- _Provided passage_

-- START --

Resonance Analysis of Fractional-Order Mathieu Oscillator

[+] Author and Article Information
Jiangchuan Niu

School of Mechanical Engineering,
Shijiazhuang Tiedao University,
Shijiazhuang 050043, China
e-mail: menjc@163.com

Hector Gutierrez

Department of Mechanical
& Aerospace Engineering,
Florida Institute of Technology,
Melbourne, FL 32901
e-mail: hgutier@fit.edu

Bin Ren

School of Mechanical Engineering,
Shijiazhuang Tiedao University,
Shijiazhuang 050043, China
e-mail: renbin@stdu.edu.cn

1Corresponding author.

Contributed by the Design Engineering Division of ASME for publication in the JOURNAL OF COMPUTATIONAL AND NONLINEAR DYNAMICS. Manuscript received November 20, 2017; final manuscript received March 1, 2018; published online March 23, 2018. Assoc. Editor: Zaihua Wang.

-- END --

- _Provided material_
-- START --

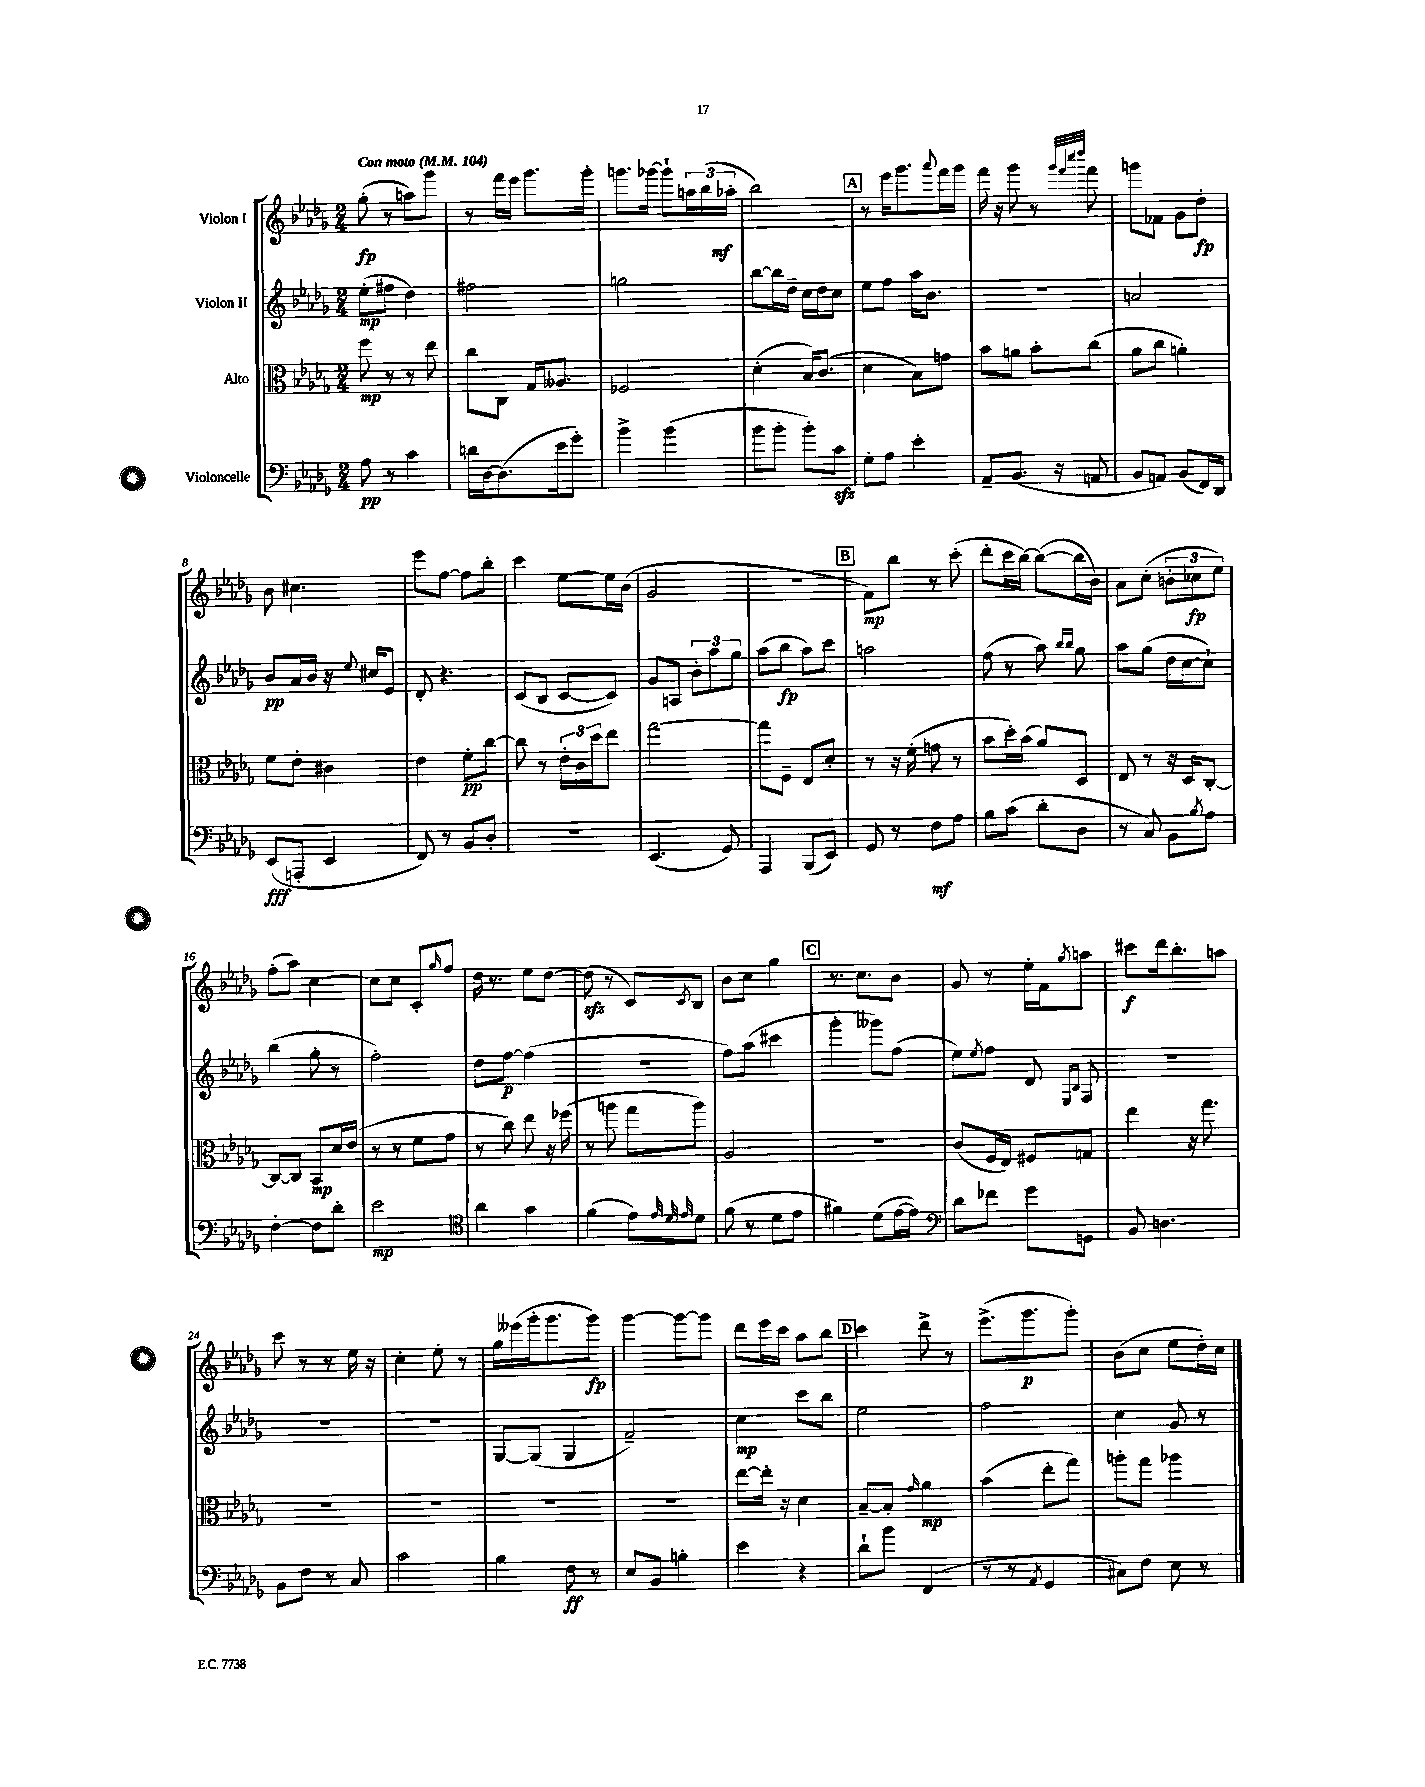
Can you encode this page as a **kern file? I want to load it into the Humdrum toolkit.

**kern	**kern	**kern	**kern
*staff4	*staff3	*staff2	*staff1
*clefF4	*clefC3	*clefG2	*clefG2
*k[b-e-a-d-g-]	*k[b-e-a-d-g-]	*k[b-e-a-d-g-]	*k[b-e-a-d-g-]
*M2/4	*M2/4	*M2/4	*M2/4
*MM104	*MM104	*MM104	*MM104
8A-\	8ff\	(8ee-'\L	(8gg-'\
8r	8r	8ff#\J	8r
4c\	8r	4dd-\)	8aa\L)
.	8ee-\	.	8ggg-\J
=	=	=	=
16d\LL	8cc\L	2ff#\	8r
[16D-\J	.	.	.
(8.D-\]	8C\J	.	16fff\LL
.	.	.	16eee-\JJ
.	16G-/LK	.	8.ggg-\L
16e-\k	8.A--/J	.	.
8g-'\J)	.	.	.
.	.	.	16ggg-'\Jk
=	=	=	=
4b-^\	2F-/	2gg\	8.ggg\L
.	.	.	[16ggg-\Jk
(4b-\	.	.	8ggg-`\]L
.	.	.	24aa\L
.	.	.	(24bb-\
.	.	.	24aa-'\JJ
=	=	=	=
8b-\L	(4d-'\	[8bb-\L	2bb-\)
8b-'\J	.	16bb-\]L	.
.	.	16dd-~\JJ	.
8b-'\L)	16B-/LK)	16cc\LL	.
.	(8.c/J	16dd-\J	.
8c\J	.	8cc\J	.
=	=	=	=
8G-'\L	4d-\	8ee-\L	8r
8A-\J	.	8ff\J	16eee-\LK
.	.	.	8.ggg-\
4e-'\	8B-\L)	16aa-\LK	.
.	.	8.b-\J	.
.	.	.	8qqaaa-/
.	8g\J	.	16fff\L
.	.	.	16ggg-\JJ
=	=	=	=
8AA-~/L	8b-\L	2r	16fff\
.	.	.	16r
(8.BB-/J	8a\J	.	8ggg-\
.	8b-'\L	.	8r
16r	.	.	.
.	.	.	32qqggg-/LLL
.	.	.	32qqfff/
.	.	.	32qqcccc/
.	.	.	32qqdddd-/JJJ
8AA/	(8cc\J	.	8fff\
=	=	=	=
8BB-/L	8a-\L	2a/	8ggg\L
8AA/J)	8cc\J	.	8f-\J
(8BB-/L	4a'\)	.	8g-\L
16FF/L)	.	.	8dd-'\J
16DD-/JJ	.	.	.
=	=	=	=
(8EE-/L	8f\L	8b-/L	8b-\
8AAA'/J	8e-'\J	16a-/L	4.cc#\
.	.	16b-/JJ	.
4EE-/	4c#\	16r	.
.	.	8qqee-/	.
.	.	16cc#/LK	.
.	.	8e-/J	.
=	=	=	=
8FF/)	4e-\	8d-'/	8eee-\L
8r	.	4.r	[8ff\J
8BB-/L	8f'\L	.	8ff\]L
8D-'/J	[8cc\J	.	8bb-'\J
=	=	=	=
2r	8cc\]	(8c/L	4ccc\
.	8r	8B-/J	.
.	24e-'\LL	[8c/L	[8ee-\L
.	24c\	.	.
.	24dd-\J	.	.
.	8ee-\J	8c/]J)	16ee-\]L
.	.	.	(16b-\JJ
=	=	=	=
(4.EE-/	[2gg-\	8g-/L	2g-/
.	.	8A/J	.
.	.	12b-'\L	.
.	.	12aa-\	.
8GG-/)	.	.	.
.	.	12gg-\J	.
=	=	=	=
4AAA-/	8gg-\]L	(8aa-\L	2r
.	8F~\J	8bb-\J	.
(8BBB-/L	8E-/L	8aa-\L)	.
8EE-/J)	8d-'/J	8ccc\J	.
=	=	=	=
8GG-/	8r	2aa\	8f\L)
8r	16r	.	8bb-\J
.	(16f'\	.	.
8F\L	8g\	.	8r
8A-\J	8r	.	(8ccc'\
=	=	=	=
8B-\L	8b-\L	(8ff\	8ddd-'\L
(8c\J	16dd-'\L)	8r	16ccc\L
.	(16b-\JJ	.	[16bb-\JJ)
8d-'\L	8a-/L)	8aa-\)	(8bb-\_L
.	.	16qqbb-/LL	.
.	.	16qqbb-/JJ	.
8D-\J	8D-/J	8gg-\	16bb-\]L
.	.	.	16b-\JJ)
=	=	=	=
8r	8E-/	8aa-\L	8a-\L
8C/)	8r	(8gg-\J	(8cc'\J
8BB-\L	16r	16dd-\LL	12b'\L
.	16D-/LK	[16cc\J	.
.	.	.	12cc-\
8qB-/	.	.	.
8A-\J	[8C'/J	8cc`\]J)	.
.	.	.	12ee-\J)
=	=	=	=
[4F'\	8C/_L	(4bb-\	(8ff'\L
.	8C/]J	.	8aa-\J)
8F\]L	8BB-/L	8gg-'\	[4cc\
8d-'\J	16d-/L	8r	.
.	(16e-/JJ	.	.
=	=	=	=
2e-\	8r	2ff'\)	8cc\]L
.	8r	.	8cc\J
.	8f\L	.	8c'/L
.	.	.	16qqgg-/
.	8g-\J	.	8ff/J
=	=	=	=
*clefC4	*	*	*
4a-\	8r	8dd-\L	16dd-\
.	.	.	8.r
.	8cc\)	[8ff\J	.
4g-\	8ee-\	(4ff\]	8ee-\L
.	16r	.	[8dd-\J
.	(16ff-\	.	.
=	=	=	=
(4f\	8r	2r	(8dd-\]
.	8aa\	.	8r
8e-\L)	8gg-\L	.	8c/L)
32qqe-/	.	.	.
32qqd-/	.	.	.
32qqe-/	.	.	8qc/
8d-\J	8aa\J)	.	8B-/J
=	=	=	=
(8f\	2A-/	8ff\L)	8b-\L
8r	.	(8aa-\J	8cc\J
8d-\L	.	4ccc#\	4gg-\
8e-\J	.	.	.
=	=	=	=
4f#\)	2r	4ggg-'\	8.r
.	.	.	8.cc\L
(8d-\L	.	8ggg--\L)	.
[16e-\L	.	(8ff\J	8b-\J
16e-\]JJ)	.	.	.
=	=	=	=
*clefF4	*	*	*
8d-\L	(8c/L	8ee-\L)	8g-/
.	.	8qee-/	.
8f-\J	16F/L	8ff\J	8r
.	16E-/JJ)	.	.
8g-\L	8F#/L	8d-/	16ee-'\LL
.	.	.	16f\J
.	.	16qqE-/LL	.
.	.	16qqB-/JJ	8qgg-/
8GG\J	8G/J	8F/	8aa\J
=	=	=	=
8BB-/	4ee-\	2r	8ccc#\L
4.D\	.	.	16ddd-\k
.	.	.	8.bb-'\
.	16r	.	.
.	8.gg-\	.	.
.	.	.	8aa\J
=	=	=	=
8BB-\L	2r	2r	8ccc\
8F\J	.	.	8r
8r	.	.	8r
8C/	.	.	16ee-\
.	.	.	16r
=	=	=	=
2c\	2r	2r	4cc'\
.	.	.	8ee-'\
.	.	.	8r
=	=	=	=
4B-\	2r	[8G-/L	16gg-\LL
.	.	.	(16eee--\
.	.	(8G-/]J	16ggg-'\J
.	.	.	8.ggg-\
8F\	.	4G-/	.
8r	.	.	8ggg-\J)
=	=	=	=
8E-/L	2r	2f~/)	[4ggg-\
8BB-/J	.	.	.
4B'\	.	.	8ggg-\_L
.	.	.	8ggg-\]J
=	=	=	=
4e-\	[8ee-\L	4cc\	8ddd-\L
.	16ee-'\]Jk	.	16eee-\L
.	16r	.	16ccc\JJ
4r	4d-\	8ccc\L	8aa-\L
.	.	8bb-\J	8bb-\J
=	=	=	=
8d-`\L	[8B-~/L	2ee-\	4ccc\
8b-\J	8B-'/]J	.	.
.	16qqg-/	.	.
(4FF/	4a-\	.	8ddd-^\
.	.	.	8r
=	=	=	=
8r	(4b-\	2ff\	(8.eee-^\L
8r	.	.	.
.	.	.	8.ggg-\
8qAA-/	.	.	.
4GG-/	8ee-'\L	.	.
.	8gg-\J)	.	8ggg-'\J)
=	=	=	=
8C#\L)	8aa'\L	4cc\	(8b-\L
8F\J	8gg-\J	.	8cc\J
8E-\	4aa-\	8g-/	8ee-\L
8r	.	8r	16dd-'\L)
.	.	.	16cc\JJ
==	==	==	==
*-	*-	*-	*-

-- END --

- _Exercises_
1 – Reproduce the stretch of the Mathieu oscillator article header from "1Corresponding author." through "Editor: Zaihua Wang." verbatim.
2 – Identify every line in the records that contains the string "kern", treating uppercase and lowercase as different.

- _Correct answers_
1 –
1Corresponding author.

Contributed by the Design Engineering Division of ASME for publication in the JOURNAL OF COMPUTATIONAL AND NONLINEAR DYNAMICS. Manuscript received November 20, 2017; final manuscript received March 1, 2018; published online March 23, 2018. Assoc. Editor: Zaihua Wang.

2 –
Can you encode this page as a **kern file? I want to load it into the Humdrum toolkit.
**kern	**kern	**kern	**kern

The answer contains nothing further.